Business Korea citing data from Clarkson Research reported that South Korean shipbuilders would retain their global top spot in 2020 in terms of shipbuilding order volume for the third consecutive year. Traditionally second to the Chinese shipbuilding industry, the Korean yards outpaced the Chinese in the second half of 2020. In the five months through November, the Korean yards outpaced the Chinese booking 60 percent of the global orders. In the last two months of 2020 they booked orders for 85 vessels valued at more than $11 billion.

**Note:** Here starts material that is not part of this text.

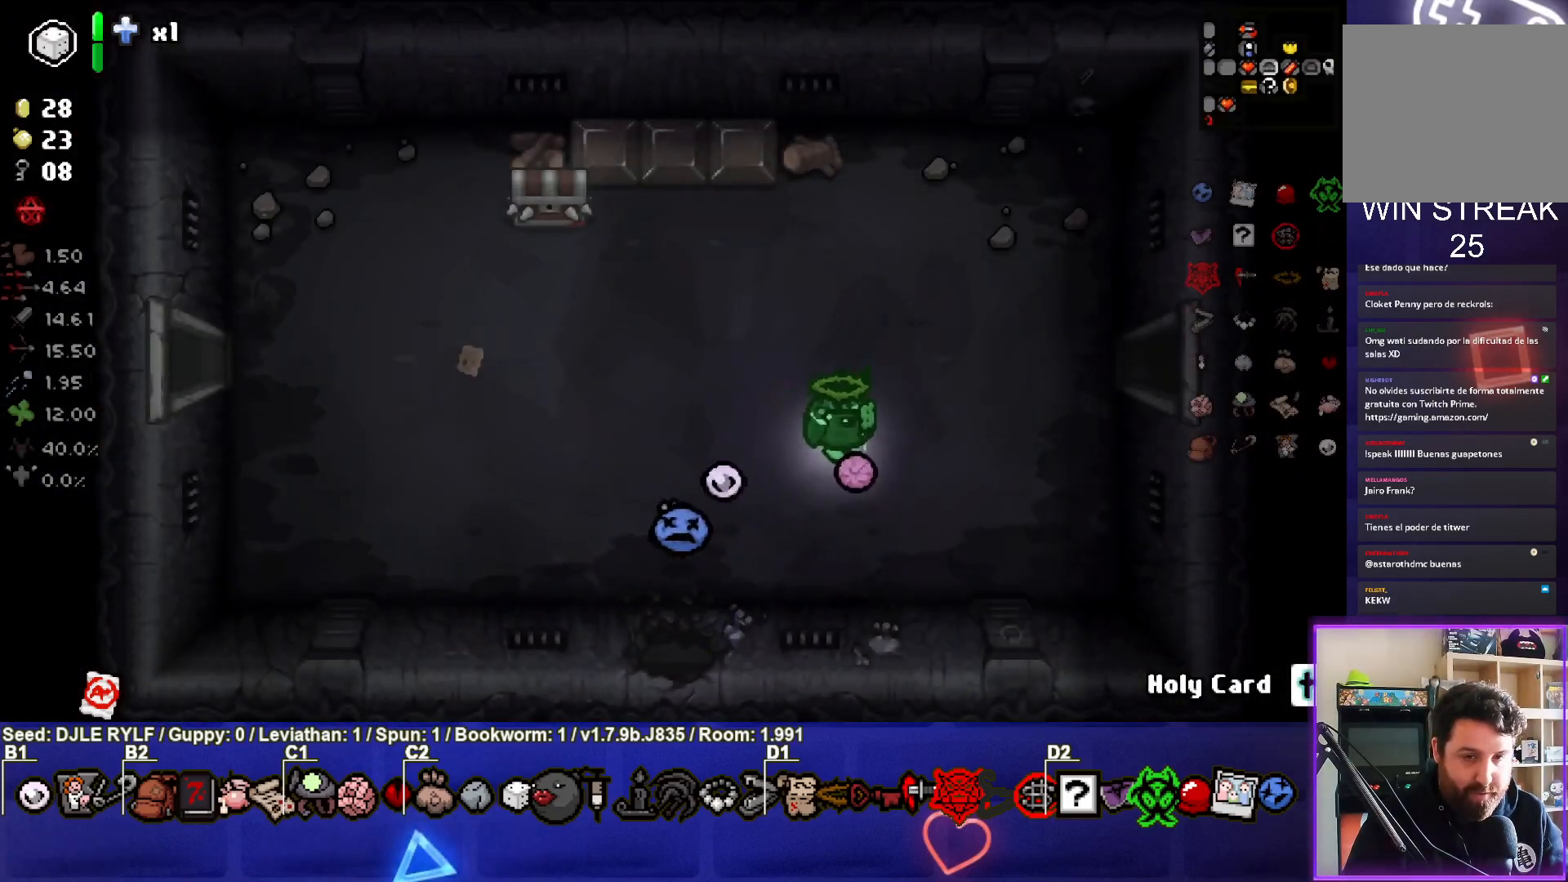
{"buttons": [], "left_stick": "right", "right_stick": "center", "events": []}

At the beginning of December, DSME reported it had won an order for three crude oil tankers from ADNOC, a state-run oil company in Abu Dhabi, the United Arab Emirates. Valued at approximately $260 million, the order calls for the delivery of the ships by the first quarter of 2023. A letter of intent was also signed to build 10 LNG-powered very large crude carriers (VLCCs) for a European client. This would be the first time DSME has built 300,000 DWT dual-fuel VLCCs. DSME has been working to expand its scope of work into VLCCs from container ships, shuttle tankers and LPG tankers.

During 2020, DSME won orders for nine LNG carriers and floating storage as well as for four container ships, two shuttle tankers, five very large crude carriers (VLCCs), and one very large crude gas carrier (VLGC).